» **Selected text**
━━━━

What Is Gavin Newsom Doing in Texas?

He says he’s not running for president, but he is carving out a lane in a possible future Democratic primary.

What Is Gavin Newsom Doing in Texas?

AUSTIN, Texas—First came his ad in Florida on the Fourth of July, in which Gavin Newsom, the California governor, suggested to Floridians watching Fox News that between book bans, voting restrictions and “criminalizing women and doctors,” the state of Republican Gov. Ron DeSantis was less free than his. Then it was the full-page ads he placed in Texas newspapers criticizing this state’s Republican governor, Greg Abbott, for his conservative positions on abortion rights and gun violence, followed by billboards in red states promoting California as a sanctuary for abortion rights.

By the time Newsom arrived at the historic Paramount Theatre here over the weekend to be interviewed at the Texas Tribune Festival, the moderator told him she was impressed his plane was allowed to land.

“Both of us,” Newsom replied.

Then he went on, over the course of the next hour, to call DeSantis and Abbott’s treatment of migrants “disgraceful,” to cast MAGA Republicans as “functionally authoritarian” and to chastise his own party for what he has been saying for months is its failure to adequately counter the GOP in the political message wars.

“Where are we?” Newsom asked, and in the darkened theater, Democrats in the audience nodded along with him. “Where are we organizing, bottom-up, a compelling alternative narrative? Where are we going on the offense every single day?”

Republicans, he fumed, are “winning right now.” From voting and civil rights to abortion access, he said — “everything we’ve held dear in the last half-century … the entire rights agenda” — is in question. He reminded the audience of Michelle Obama’s aspirational mantra from the 2016 campaign that “when they go low, we go high,” and he said, “I get it.”

But he added, “That’s not the moment we’re living in right now.”

It was an unusually hot rebuke by a prominent Democrat of his own party. But what stood out even more was his presence in the state in the first place: What was the governor of California doing in Texas? Why is he putting out ads in Florida? Why is he peppering red states with billboards?

Newsom insists he is not running for president. But along with other ambitious rising Democratic stars, he finds himself in a sort of holding pattern — not overtly reaching for the White House, but, in seeking an audience outside of his state, boosting his national profile on the off chance that a spot on the ticket opens up.

━━━━

» **Records supplied**
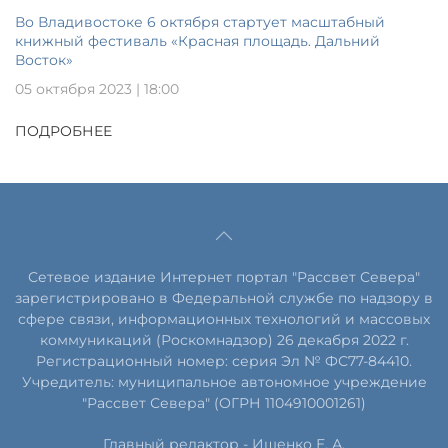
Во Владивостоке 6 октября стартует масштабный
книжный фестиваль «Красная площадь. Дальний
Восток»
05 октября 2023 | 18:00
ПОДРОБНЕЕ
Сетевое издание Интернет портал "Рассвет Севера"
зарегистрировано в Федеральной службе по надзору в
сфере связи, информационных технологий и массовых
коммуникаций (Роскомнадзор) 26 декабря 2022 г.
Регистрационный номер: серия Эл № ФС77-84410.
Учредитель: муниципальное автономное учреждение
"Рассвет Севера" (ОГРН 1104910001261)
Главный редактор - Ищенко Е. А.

━━━━

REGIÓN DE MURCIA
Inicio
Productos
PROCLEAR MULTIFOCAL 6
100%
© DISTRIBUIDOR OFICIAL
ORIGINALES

━━━━

» **Task details**
Name every person identified by name in the article about Gavin Newsom's visit to Texas.

» **Answer area**
- Gavin Newsom
- Ron DeSantis
- Greg Abbott
- Michelle Obama